SOURCE RECORDS:

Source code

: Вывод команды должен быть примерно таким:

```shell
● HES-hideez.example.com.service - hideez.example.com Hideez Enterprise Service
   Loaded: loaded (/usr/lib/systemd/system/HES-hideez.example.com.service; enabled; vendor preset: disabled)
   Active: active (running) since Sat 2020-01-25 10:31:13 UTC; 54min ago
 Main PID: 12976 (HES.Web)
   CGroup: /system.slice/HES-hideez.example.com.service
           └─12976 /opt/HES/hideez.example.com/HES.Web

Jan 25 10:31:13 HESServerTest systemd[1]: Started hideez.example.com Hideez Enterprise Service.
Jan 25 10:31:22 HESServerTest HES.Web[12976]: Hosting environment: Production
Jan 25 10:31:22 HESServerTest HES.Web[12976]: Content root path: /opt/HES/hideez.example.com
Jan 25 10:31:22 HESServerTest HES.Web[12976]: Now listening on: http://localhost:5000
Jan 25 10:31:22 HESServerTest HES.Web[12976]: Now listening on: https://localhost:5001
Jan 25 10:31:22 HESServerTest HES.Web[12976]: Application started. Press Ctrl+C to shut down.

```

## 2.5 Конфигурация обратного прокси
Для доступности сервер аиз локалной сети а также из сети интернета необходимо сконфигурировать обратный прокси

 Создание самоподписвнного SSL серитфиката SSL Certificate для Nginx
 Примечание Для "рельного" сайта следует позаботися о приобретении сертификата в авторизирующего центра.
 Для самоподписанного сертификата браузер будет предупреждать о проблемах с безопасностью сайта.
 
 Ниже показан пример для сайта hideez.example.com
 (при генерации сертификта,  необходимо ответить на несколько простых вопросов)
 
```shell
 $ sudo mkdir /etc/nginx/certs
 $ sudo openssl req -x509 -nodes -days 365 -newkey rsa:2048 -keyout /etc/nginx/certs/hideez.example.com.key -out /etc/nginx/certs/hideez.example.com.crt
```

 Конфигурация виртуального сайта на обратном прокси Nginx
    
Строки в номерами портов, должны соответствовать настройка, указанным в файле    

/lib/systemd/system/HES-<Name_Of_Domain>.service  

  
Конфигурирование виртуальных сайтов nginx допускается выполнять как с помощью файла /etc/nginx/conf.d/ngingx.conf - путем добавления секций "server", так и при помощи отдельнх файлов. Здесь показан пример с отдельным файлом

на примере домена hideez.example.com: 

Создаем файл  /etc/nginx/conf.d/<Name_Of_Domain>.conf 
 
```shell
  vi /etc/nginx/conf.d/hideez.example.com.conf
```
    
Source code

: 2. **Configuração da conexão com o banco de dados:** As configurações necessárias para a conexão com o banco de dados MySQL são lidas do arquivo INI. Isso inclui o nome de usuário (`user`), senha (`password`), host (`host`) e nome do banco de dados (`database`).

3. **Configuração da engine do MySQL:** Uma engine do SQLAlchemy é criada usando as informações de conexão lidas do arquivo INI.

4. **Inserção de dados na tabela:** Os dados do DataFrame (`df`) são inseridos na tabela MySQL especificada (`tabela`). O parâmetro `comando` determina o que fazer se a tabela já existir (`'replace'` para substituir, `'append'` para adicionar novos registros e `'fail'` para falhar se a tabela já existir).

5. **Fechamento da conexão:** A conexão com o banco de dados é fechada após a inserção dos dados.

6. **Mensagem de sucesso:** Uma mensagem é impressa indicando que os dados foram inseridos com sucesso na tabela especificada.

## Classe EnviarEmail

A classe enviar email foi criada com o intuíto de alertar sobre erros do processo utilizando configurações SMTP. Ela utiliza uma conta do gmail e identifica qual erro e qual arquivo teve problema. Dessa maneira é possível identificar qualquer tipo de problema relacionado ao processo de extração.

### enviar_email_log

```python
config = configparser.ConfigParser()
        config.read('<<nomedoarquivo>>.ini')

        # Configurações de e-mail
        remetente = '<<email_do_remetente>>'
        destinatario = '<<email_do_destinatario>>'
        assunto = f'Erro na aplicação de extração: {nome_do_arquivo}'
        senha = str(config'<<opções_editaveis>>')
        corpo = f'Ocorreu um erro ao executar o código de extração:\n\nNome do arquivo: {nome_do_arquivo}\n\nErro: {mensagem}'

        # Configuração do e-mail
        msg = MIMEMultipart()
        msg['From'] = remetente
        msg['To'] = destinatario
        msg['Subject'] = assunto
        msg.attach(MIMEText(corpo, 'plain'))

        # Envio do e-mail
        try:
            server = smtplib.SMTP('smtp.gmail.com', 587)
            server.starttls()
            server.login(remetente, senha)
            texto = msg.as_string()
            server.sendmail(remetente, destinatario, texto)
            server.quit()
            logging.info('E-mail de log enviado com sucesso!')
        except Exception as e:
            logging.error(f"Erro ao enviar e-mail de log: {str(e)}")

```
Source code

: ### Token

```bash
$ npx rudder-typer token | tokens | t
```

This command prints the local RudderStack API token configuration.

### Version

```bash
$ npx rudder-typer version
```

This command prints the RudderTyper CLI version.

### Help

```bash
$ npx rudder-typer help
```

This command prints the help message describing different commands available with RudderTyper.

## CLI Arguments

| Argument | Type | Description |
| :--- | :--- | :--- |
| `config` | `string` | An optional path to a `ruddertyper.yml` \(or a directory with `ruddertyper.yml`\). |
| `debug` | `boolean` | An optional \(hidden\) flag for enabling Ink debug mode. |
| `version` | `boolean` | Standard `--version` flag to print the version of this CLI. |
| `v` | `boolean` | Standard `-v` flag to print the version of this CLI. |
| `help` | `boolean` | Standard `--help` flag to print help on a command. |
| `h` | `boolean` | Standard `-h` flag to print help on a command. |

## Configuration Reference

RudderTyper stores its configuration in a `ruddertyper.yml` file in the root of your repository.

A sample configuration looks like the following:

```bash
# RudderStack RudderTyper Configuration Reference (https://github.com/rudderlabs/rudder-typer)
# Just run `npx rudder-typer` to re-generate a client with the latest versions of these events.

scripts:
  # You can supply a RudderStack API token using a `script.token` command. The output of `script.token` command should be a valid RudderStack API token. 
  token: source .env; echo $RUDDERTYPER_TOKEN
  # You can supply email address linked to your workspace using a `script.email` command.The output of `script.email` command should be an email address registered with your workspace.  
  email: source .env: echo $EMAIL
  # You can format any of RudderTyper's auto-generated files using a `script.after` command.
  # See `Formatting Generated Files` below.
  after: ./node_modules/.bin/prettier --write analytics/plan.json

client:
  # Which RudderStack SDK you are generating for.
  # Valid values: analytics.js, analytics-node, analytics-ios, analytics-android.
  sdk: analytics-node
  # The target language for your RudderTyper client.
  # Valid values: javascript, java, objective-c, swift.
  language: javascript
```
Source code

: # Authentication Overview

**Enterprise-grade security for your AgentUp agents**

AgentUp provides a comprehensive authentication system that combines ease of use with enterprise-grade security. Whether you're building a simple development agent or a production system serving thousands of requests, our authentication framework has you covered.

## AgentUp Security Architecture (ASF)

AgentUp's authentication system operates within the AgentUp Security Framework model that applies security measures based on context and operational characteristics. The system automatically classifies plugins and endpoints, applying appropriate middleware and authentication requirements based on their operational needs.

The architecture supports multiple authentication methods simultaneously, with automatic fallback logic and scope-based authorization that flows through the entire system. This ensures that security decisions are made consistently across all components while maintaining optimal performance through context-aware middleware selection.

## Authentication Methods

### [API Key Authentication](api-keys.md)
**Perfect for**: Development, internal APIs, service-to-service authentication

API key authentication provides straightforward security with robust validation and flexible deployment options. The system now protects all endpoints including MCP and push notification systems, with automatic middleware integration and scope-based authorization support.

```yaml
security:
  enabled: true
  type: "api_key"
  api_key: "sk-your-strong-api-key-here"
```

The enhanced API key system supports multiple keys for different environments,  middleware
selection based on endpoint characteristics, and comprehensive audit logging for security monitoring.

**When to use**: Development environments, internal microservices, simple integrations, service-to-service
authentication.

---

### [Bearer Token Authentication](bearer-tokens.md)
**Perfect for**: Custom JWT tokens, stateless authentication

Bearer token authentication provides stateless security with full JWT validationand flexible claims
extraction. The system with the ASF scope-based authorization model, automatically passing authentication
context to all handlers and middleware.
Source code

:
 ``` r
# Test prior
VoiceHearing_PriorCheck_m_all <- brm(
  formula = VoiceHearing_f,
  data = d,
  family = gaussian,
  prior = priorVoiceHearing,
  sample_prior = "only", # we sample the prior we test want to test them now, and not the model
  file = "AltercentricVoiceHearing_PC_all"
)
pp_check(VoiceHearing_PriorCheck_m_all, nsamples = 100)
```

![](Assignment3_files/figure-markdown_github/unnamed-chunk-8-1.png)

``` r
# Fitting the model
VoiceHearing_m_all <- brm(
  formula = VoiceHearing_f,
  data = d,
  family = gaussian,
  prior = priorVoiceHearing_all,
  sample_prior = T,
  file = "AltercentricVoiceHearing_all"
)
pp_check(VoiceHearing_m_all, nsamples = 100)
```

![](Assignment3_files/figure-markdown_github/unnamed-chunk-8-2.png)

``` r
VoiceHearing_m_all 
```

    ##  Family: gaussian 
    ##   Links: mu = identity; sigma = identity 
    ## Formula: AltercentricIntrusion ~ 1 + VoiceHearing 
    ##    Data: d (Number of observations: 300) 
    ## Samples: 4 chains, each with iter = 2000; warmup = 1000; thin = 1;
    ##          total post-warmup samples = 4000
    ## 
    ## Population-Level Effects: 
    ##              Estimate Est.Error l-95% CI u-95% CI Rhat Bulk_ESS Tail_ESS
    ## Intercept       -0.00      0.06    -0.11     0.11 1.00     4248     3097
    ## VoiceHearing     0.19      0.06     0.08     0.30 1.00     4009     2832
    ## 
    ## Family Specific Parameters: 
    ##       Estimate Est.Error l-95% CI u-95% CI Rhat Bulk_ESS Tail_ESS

WORK TO BE COMPLETED: Out of the data above, set down the lines from the one with "## CLI Arguments" to the one with "An optional path", both included, exactly as written and with no additions.

SOLUTION TO THE PROBLEM:
## CLI Arguments

| Argument | Type | Description |
| :--- | :--- | :--- |
| `config` | `string` | An optional path to a `ruddertyper.yml` \(or a directory with `ruddertyper.yml`\). |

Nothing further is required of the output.